• [Pasaje del documento]:
++++++++

Aquel pibe vasco se hizo hombre de golpe y las duras tareas del campo pampeano lo encontraron en un pueblo recién fundado. Anguil era su nombre y sin las bellas montañas de la vieja aldea.
Aquel vasco inmigrante sintió los rigores de un lugar agreste con muchas carencias, donde todo había que hacer. Y lloró muchas noches pensando en su madre a la que ya no vería, en su gente y montañas.
Aquel vasco heroico, que por mucho tiempo rechazó la ayuda para volverse a España, rompió las cadenas y mirando adelante construyó su mundo. Dejó el campo y con un amigo belga de apellido Gebruers, levantó las paredes, hizo la cuadra y el horno con su local de venta, de una panadería que llamaron La Unión en honor a su buena amistad y el mismo destino.

++++++++

• [Instrucciones]:
**1)** Repita textualmente la parte del pasaje sobre el inmigrante vasco que empieza en las palabras "Aquel vasco inmigrante" y termina después de "gente y montañas.".
**2)** Conteste lo siguiente a partir del pasaje sobre el inmigrante vasco:
(a) ¿Cómo se llamaba el pueblo recién fundado?
(b) ¿Qué apellido tenía el amigo belga?
(c) ¿Qué nombre recibió la panadería?
Los registros proceden de una fuente distinta.

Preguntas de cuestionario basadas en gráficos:
++++++++

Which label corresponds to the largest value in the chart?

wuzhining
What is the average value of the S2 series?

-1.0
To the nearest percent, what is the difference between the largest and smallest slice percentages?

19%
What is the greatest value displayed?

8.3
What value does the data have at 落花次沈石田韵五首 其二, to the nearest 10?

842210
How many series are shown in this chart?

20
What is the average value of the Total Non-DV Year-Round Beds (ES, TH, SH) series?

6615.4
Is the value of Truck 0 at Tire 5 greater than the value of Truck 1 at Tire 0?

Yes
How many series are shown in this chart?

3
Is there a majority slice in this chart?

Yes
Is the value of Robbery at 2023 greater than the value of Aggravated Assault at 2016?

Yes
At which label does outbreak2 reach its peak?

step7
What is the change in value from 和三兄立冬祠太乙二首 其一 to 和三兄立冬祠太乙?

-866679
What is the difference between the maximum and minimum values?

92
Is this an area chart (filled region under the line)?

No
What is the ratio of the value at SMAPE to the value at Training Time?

++++++++

• [Respuestas por punto]:
**1)**
Aquel vasco inmigrante sintió los rigores de un lugar agreste con muchas carencias, donde todo había que hacer. Y lloró muchas noches pensando en su madre a la que ya no vería, en su gente y montañas.

**2)**
(a) Anguil.
(b) Gebruers.
(c) La Unión.